Em dezembro, completam-se 40 anos do falecimento da escritora brasileira e da publicação de uma de suas principais obras
Por que ler Clarice Lispector?
Quando o assunto é a escritora, o que não faltam são leitores apaixonados para falar da sua obra. A estudante de jornalismo Heloísa Iaconis é exemplo disso. Ela conta que admira muitas escritoras, cantoras e artistas do cenário cultural brasileiro. Mas Clarice, é certo, está entre as autoras preferidas. A paixão vem de cedo. Heloísa conheceu a escritora com 11 anos, quando estava na quinta série e leu A hora da estrela, uma das principais obras da autora.
"Eu leio Clarice porque, através dos textos dela, das histórias que ela criou, eu consigo manter viva a minha inquietude, que acho que é um pilar essencial da vida. Através das palavras dela, eu consigo deixar que pulse a minha capacidade de me indignar diante de muitas coisas, sejam sociais, políticas, de espírito ou psicológicas", conta.
Em dezembro de 2017, completam-se 40 anos da morte de Clarice e, também, da publicação de A hora da estrela. Ela nasceu na Ucrânia em 1920, época da Revolução Bolchevique, mas naturalizou-se brasileira. Para fugir da perseguição aos judeus, sua família se mudou para Recife ainda em seus primeiros anos. Escritora e jornalista, escreveu contos, romances, crônicas e obras infantis.
Mas, há quem acredite que ler Clarice não é uma tarefa fácil. Para a professora e doutora em literatura pela Unicamp Emília Amaral, grande parte disso se deve ao fato de a escritora desafiar o seu leitor.
"A dificuldade em ler Clarice vem da nossa dificuldade em pegar um romance, ou um livro de contos, e não achar logo o enredo.

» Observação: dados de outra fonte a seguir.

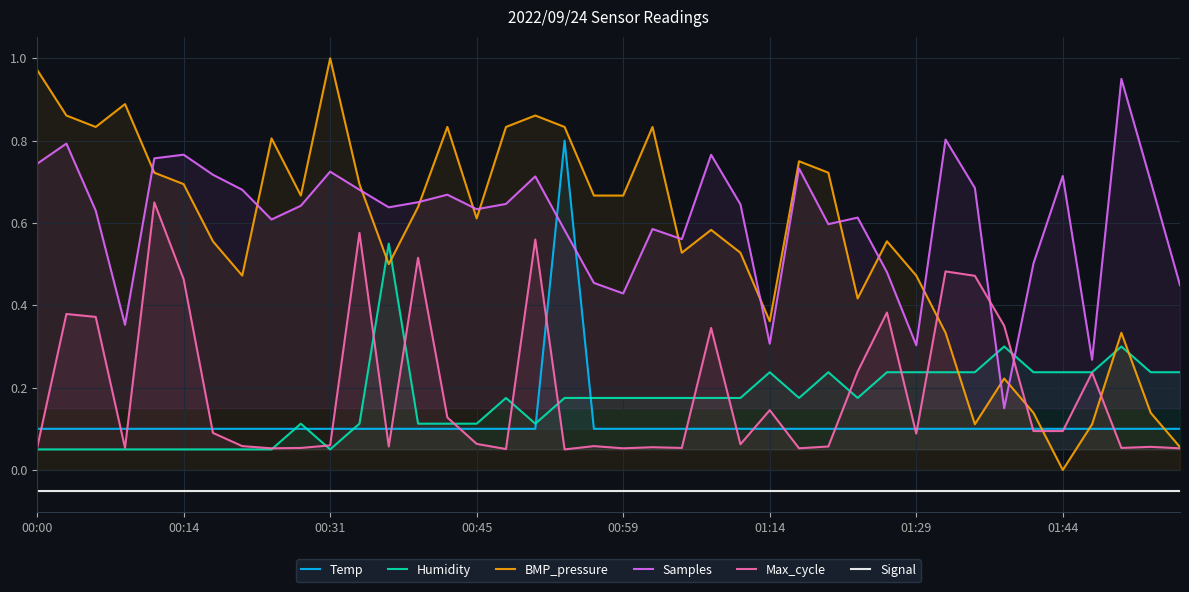

What is the spread (max minus min) of values at 26?

0.8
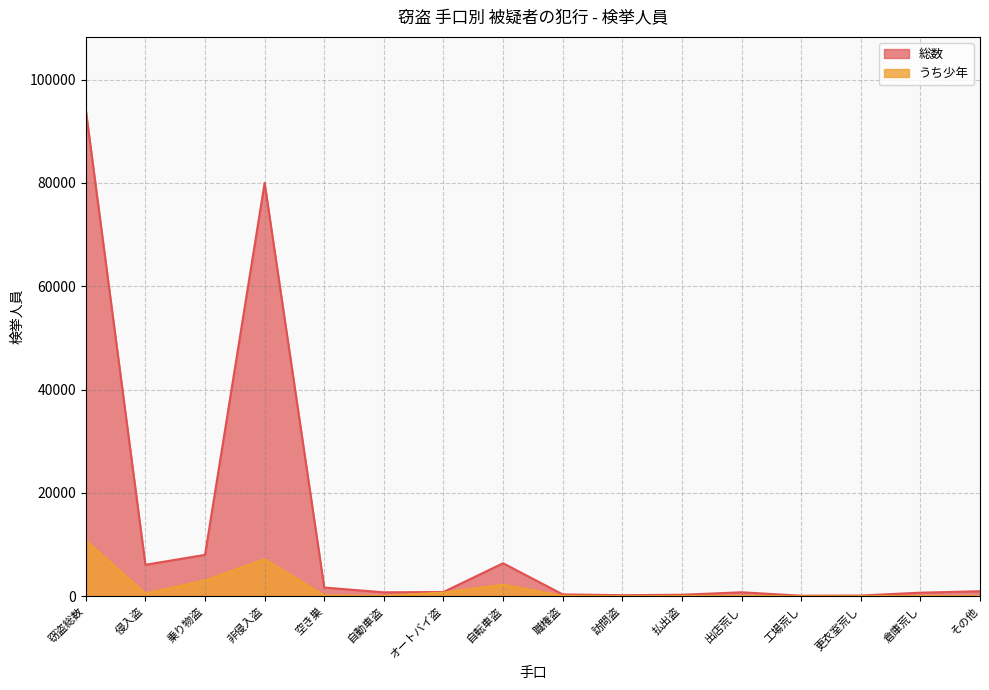

True or false: うち少年 and 総数 intersect in this chart.

False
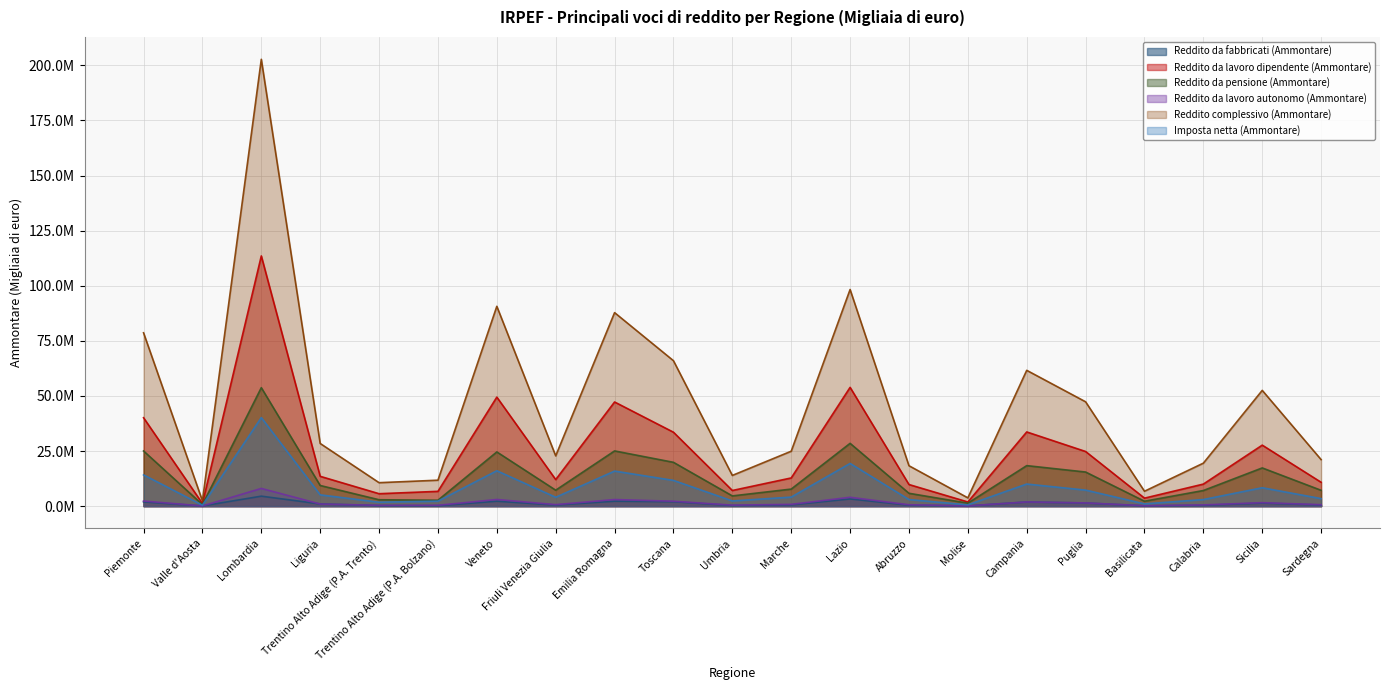

True or false: Reddito da lavoro dipendente (Ammontare) and Reddito da lavoro autonomo (Ammontare) intersect in this chart.

False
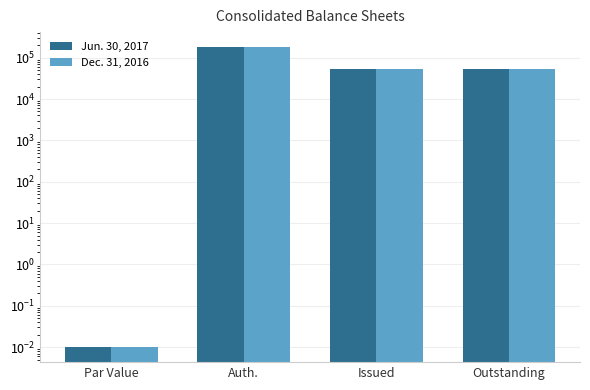

Count the Jun. 30, 2017 values in the range 52854 to 180000.

3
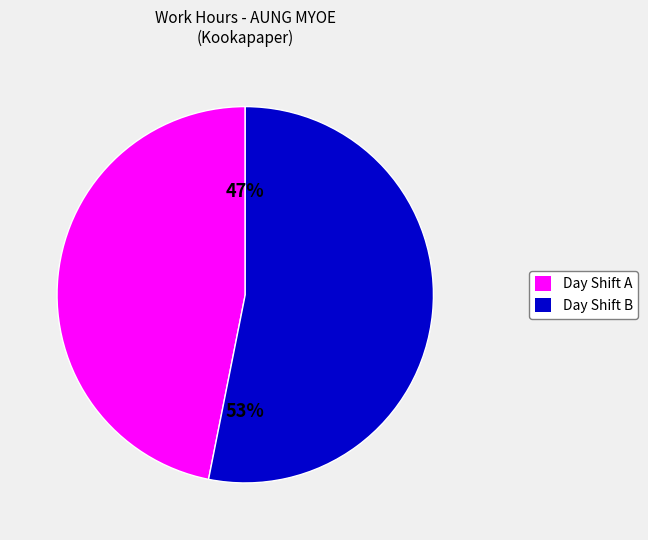

How many segments does this pie chart have?

2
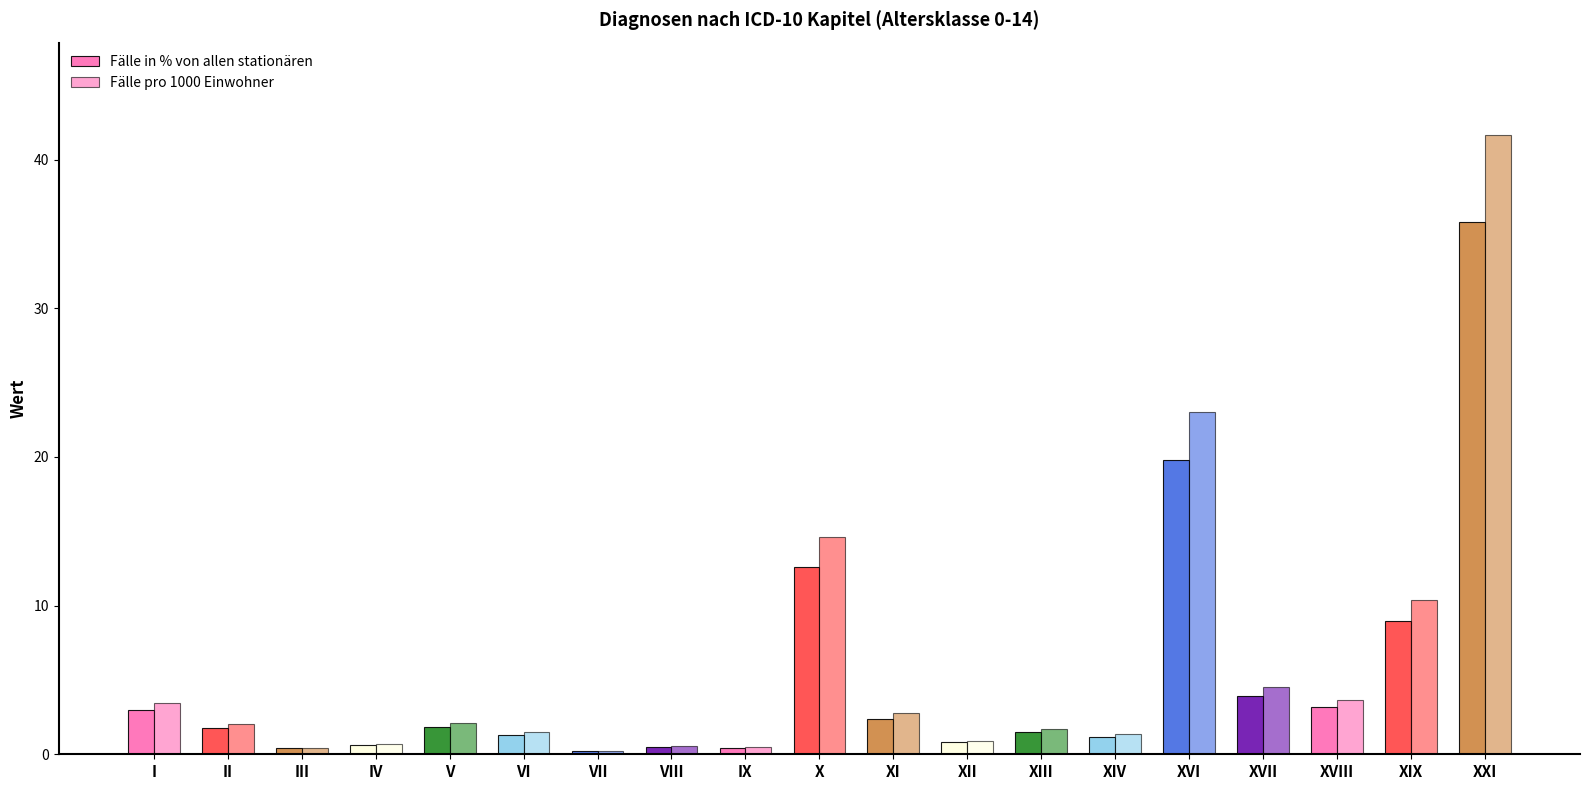

Count the number of data series in this chart.

2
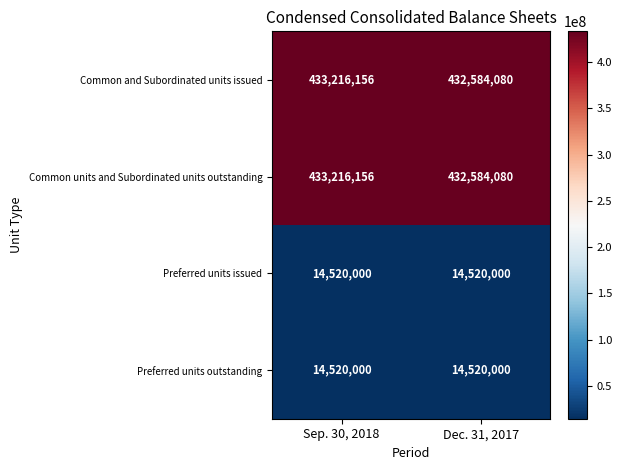

What is the sum of all Common and Subordinated units issued values?

865800236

O traço estilístico básico de um romance é que ele vai contar uma história, e o leitor pega o romance esperando essa história. O estilo de Clarice é nos aquecer junto com ela para entrar na história. A gente entra com ela em um processo de metalinguagem de ir parindo a história, e o leitor faz parte disso", explica a professora.
Mulher e judia em uma época na qual a participação feminina na literatura ainda era pouco discutida, Clarice foi uma escritora muito mistificada. Ainda na década de 1960, ela encontrou dificuldade para publicar seus textos. Na época, estava em evidência o chamado "realismo socialista". Autores como Graciliano Ramos e João Guimarães Rosa ganhavam palco ao falar da realidade do povo brasileiro. Mas Clarice, como conta Emília, não se encaixava nessa demanda do mercado. "Está todo mundo pensando na realidade social, na seca, no sertanejo, e a Clarice está falando de dentro da nossa alma."
Aqueles que se dão a chance de conhecer a obra da escritora terão experiências diferentes das que têm com qualquer outro autor, explica a professora. "Ler Clarice, como ler qualquer boa literatura, é transformar a vida. É poder viver a partir da nossa vidinha única muitas outras vidas e descobrir muitas outras coisas que nos ampliam a humanidade. Ler Clarice, particularmente, é se conhecer melhor. É pagar o ingresso de ir mais fundo, de deixar de lado a superficialidade do cotidiano e tentar ir mais fundo naquilo que nós somos, queremos, dos nossos sonhos, contradições etc."
Para aqueles que ainda não entraram no mundo clariciano, a professora deixa uma dica: "Sugiro um livro de contos, especialmente Felicidade Clandestina e também Laços de Família, que são contos com enredos leves, curtos e absolutamente adoráveis. Você não consegue parar."
Emília escreveu, recentemente, a obra Para amar Clarice. O livro traz uma análise das obras da escritora, na tentativa de desmistificar suas histórias para que todos possam ser capazes de entender seus personagens. Uma boa chamada para aqueles já leem a autora e os que querem dar uma chance para conhecê-la.